Caryn Riswold wrote a moving article about Bruce Jenner’s interview on Friday with Dianne Sawyer. In the interview, Bruce states, “For all intents and purposes, I’m a woman. People look at me differently. They see you as this macho male, but my heart and my soul and everything I do in life – it is part of me. That female side of me. That’s who I am.”
Caryn’s article is titled “How Should People of Faith Respond to Bruce Jenner?” It is a compassionate response to Jenner and all people who identify as transgender. She states that all people are created in the image of God and so deserve our love and compassion. Sadly, many religious people disagree with Caryn, insisting that Jenner is confused, crazy, or just out for attention.
Caryn worries that Jenner will be mocked and ridiculed. She states that people of faith should not respond with ridicule, but rather with acceptance and compassion.
Pay attention to the one who isn’t laughing. The one who looks upset. The one who is desperately trying to escape the gaze and the mockery.
Pay attention to the ones on the margins. Whose image are they created in?
As I read Caryn’s article, my thoughts went to someone I met last year. A friend of mine asked me to visit his friend – a woman in her 50s. My friend described her as being depressed and questioning if her existence mattered to anyone. “Oh, and she’s transgender,” my friend explained. “Her parents are conservative Christians and have rejected her. I don’t know how she will respond to a pastor, but she needs to talk with someone.”
My heart broke for this woman before I even met her. A lifetime of being rejected, mocked, and “on the margins” of her Christian family.
This was my first conscious experience with a transgender person. Before I met her at our local coffee house, I said a brief prayer and I reminded myself of my job – to be a nonjudgmental presence as I “pay attention to the ones on the margins.”
Surprisingly, she opened up right away about her parents and siblings. She experienced rejection from her family and church, yet she had friends who introduced her to God’s unconditional love. She knew, deep in her bones, that while her family and church had rejected her, God hadn’t. God responded to her as a transgender woman by accepting her and loving her for who she was.

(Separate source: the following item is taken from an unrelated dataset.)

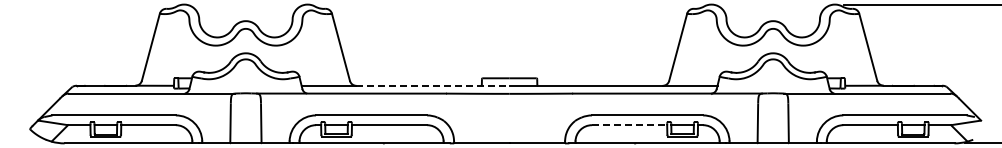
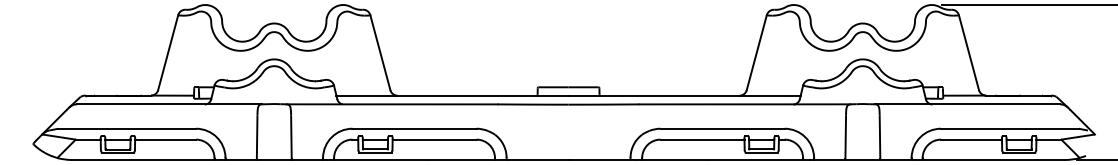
line: (432, 85) -> (482, 95), dashed -> solid
line: (629, 125) -> (702, 139), dashed -> solid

Sometimes I take my role in ministry too seriously. I start to think that it’s my job to minister and heal people. But it’s in moments when I sit across from a transgender woman who tells me about God’s unconditional love that I discover that I am the one who is being ministered to. Here was a transgender woman who had been scapegoated, despised, and rejected. Yet she pointed beyond that hatred to the unconditional, unmerited, gracious love of God.
I found myself holding her hand. Man. Woman. Transgender. Whatever. In the face of God’s holy love that this woman was mediating to me, those constructs didn’t matter.
What mattered was the truth that transcends our social constructs that divides the world into us and them – that God loves us as we are and for who we are. Period.
But it’s hard to live this way, isn’t it? After all, there are those people who continue to be judgmental, who do divide the world into us “good, normally gendered people” and those “bad, abnormally confused people like Bruce Jenner.”
And so, the question Caryn asks about how we should respond to Bruce Jenner is crucially important. Another crucially important question is “How should people of faith respond to those we think are judgmental?”
Here’s what I learned from the transgender woman I met: You don’t respond by mimicking harsh judgment. You don’t mock the mockers, marginalize the marginalizers, or scapegoat the scapegoaters. Rather, you respond by mediating God’s unconditional love to them.
That doesn’t mean we ignore the pain of being marginalized. No, we talk about our pain because that’s the way we move toward healing. And as we talk and move toward healing, we begin to discover that those who judge us have their own pain and their own wounds that they project on us. What they need isn’t for us to mimic their judgment, but for us to be vessels of the love of God.
It’s in that love, the love modeled by a transgender woman, that we are healed from our pain, our wounds, and our judgmentalism.